We investigate the notion of uncertainty region using the variance based sum uncertainty relation for qubits and qutrits. We compare uncertainty region of the qubit (a 2-level system) with that of the qutrit (3-level system) by considering sum uncertainty relation for two non-commuting Pauli-like observables, acting on the two dimensional qubit Hilbert space. We identify that physically valid uncertainty region of a qubit is smaller than that of a qutrit. This implies that an enhanced precision can be achieved in the measurement of incompatible Pauli-like observables acting on the 2-dimensional subspace of a qutrit Hilbert space. We discuss the implication of the reduced uncertainties in the steady states of Λ, V, Ξ types of 3-level atomic systems. Furthermore, we construct a two-qubit permutation symmetric state, corresponding to a 3-level system and show that the reduction in the sum uncertainty value - or equivalently, increased uncertainty region of a qutrit system – is a consequence of quantum entanglement in the two-qubit system. Our results suggest that uncertainty region can be used as a dimensional witness.

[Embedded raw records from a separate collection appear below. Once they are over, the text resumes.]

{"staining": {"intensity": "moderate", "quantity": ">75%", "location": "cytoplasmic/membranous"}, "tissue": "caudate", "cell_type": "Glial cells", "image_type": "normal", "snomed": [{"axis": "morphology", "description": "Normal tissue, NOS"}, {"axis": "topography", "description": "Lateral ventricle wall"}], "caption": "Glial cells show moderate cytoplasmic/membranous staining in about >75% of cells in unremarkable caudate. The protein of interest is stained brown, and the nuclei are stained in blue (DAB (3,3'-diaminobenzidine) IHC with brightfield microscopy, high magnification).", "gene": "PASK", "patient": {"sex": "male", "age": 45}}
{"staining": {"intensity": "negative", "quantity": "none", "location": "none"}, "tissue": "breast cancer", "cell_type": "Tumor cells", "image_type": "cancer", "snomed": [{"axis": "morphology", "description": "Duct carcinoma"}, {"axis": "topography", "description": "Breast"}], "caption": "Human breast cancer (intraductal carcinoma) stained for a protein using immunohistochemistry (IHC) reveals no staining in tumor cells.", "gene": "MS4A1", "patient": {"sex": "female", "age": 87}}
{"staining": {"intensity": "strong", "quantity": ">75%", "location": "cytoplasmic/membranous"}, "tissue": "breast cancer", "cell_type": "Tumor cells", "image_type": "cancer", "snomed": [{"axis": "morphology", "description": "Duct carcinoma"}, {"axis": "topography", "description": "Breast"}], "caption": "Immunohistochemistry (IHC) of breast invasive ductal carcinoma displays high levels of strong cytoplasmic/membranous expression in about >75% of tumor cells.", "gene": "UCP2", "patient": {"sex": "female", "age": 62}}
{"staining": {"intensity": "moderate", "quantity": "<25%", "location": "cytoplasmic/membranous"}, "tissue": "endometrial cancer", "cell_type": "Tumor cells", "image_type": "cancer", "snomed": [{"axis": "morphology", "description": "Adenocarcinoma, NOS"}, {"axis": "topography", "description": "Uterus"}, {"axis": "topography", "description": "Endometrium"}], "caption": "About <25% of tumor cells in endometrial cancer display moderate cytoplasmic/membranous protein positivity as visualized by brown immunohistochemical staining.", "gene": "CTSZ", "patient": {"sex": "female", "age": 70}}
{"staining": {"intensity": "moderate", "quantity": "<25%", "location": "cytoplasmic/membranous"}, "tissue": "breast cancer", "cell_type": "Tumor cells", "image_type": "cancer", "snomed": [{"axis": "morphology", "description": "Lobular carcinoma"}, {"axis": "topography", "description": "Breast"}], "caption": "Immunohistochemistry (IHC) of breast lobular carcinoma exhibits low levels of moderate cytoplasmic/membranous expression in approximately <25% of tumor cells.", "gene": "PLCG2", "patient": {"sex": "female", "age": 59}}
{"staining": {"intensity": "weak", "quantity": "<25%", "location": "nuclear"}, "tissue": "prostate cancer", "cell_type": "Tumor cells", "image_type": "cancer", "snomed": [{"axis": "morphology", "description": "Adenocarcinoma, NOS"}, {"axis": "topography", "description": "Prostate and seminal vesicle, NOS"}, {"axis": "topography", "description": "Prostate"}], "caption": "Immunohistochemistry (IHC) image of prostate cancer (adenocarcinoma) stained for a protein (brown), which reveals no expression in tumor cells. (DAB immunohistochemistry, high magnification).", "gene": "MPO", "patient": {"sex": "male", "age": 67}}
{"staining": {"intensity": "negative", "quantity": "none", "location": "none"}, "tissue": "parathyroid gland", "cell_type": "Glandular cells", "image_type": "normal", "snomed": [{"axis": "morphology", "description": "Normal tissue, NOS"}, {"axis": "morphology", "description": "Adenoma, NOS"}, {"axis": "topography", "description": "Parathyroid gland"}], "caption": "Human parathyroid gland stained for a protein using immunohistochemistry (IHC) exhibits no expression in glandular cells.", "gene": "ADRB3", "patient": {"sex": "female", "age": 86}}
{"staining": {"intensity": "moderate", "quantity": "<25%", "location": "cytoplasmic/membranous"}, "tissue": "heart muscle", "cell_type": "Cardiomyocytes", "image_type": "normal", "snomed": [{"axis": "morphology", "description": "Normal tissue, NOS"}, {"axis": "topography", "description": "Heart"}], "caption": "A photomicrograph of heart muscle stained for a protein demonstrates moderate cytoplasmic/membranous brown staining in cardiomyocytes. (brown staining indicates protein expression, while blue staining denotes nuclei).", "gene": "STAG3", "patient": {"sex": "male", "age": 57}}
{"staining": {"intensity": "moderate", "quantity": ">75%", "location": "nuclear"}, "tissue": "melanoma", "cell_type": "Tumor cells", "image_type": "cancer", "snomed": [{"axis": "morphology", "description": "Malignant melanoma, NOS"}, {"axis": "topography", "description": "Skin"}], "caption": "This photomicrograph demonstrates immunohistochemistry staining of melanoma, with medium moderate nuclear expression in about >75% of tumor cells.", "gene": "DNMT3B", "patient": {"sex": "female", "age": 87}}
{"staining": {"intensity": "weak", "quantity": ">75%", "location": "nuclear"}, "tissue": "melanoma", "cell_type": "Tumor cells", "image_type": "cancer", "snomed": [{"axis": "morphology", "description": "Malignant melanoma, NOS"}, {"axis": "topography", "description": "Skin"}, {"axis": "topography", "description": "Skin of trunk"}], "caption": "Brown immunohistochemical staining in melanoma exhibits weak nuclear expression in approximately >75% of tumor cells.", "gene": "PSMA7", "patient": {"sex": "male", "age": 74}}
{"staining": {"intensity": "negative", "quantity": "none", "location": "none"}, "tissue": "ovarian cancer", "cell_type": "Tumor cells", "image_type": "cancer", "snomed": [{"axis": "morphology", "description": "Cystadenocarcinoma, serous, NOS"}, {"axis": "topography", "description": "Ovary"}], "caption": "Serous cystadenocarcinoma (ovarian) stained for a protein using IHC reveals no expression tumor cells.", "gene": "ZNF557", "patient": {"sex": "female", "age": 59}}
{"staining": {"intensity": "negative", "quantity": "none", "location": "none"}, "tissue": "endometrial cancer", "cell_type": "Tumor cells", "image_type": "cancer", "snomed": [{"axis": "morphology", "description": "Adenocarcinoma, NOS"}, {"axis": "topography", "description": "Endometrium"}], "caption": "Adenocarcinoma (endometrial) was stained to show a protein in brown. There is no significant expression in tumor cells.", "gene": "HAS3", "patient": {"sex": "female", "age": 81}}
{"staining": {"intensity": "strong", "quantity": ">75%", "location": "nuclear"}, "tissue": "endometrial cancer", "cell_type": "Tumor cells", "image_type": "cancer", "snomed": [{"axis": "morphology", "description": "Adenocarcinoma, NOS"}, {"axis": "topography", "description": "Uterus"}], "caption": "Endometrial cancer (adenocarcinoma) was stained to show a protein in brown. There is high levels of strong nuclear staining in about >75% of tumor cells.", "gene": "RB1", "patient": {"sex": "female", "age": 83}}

我们使用基于方差的qubit和qutrit之和的不确定性关系研究不确定性区域的概念。我们比较不确定区域通过考虑作用于二维量子位希尔伯特空间的两个非交换Pauli样可观对象的和不确定性关系，来确定量子位（2级系统）与量子态（3级系统）之间的关系。我们确定，量子位的物理有效不确定性区域小于量子态的不确定性区域。这意味着在作用于qutrit Hilbert空间的二维子空间上的不兼容Pauli样可观测对象的测量中，可以实现更高的精度。我们讨论了三能级原子系统的Λ，V，Ξ类型稳态下不确定性的降低。此外，我们构造了一个对应于3级系统的2比特置换对称状态，并表明总和不确定性值的减小-或等效地，量子态系统中不确定区域的增加–是两个量子位系统中量子纠缠的结果。我们的结果表明，不确定性区域可以用作量纲见证。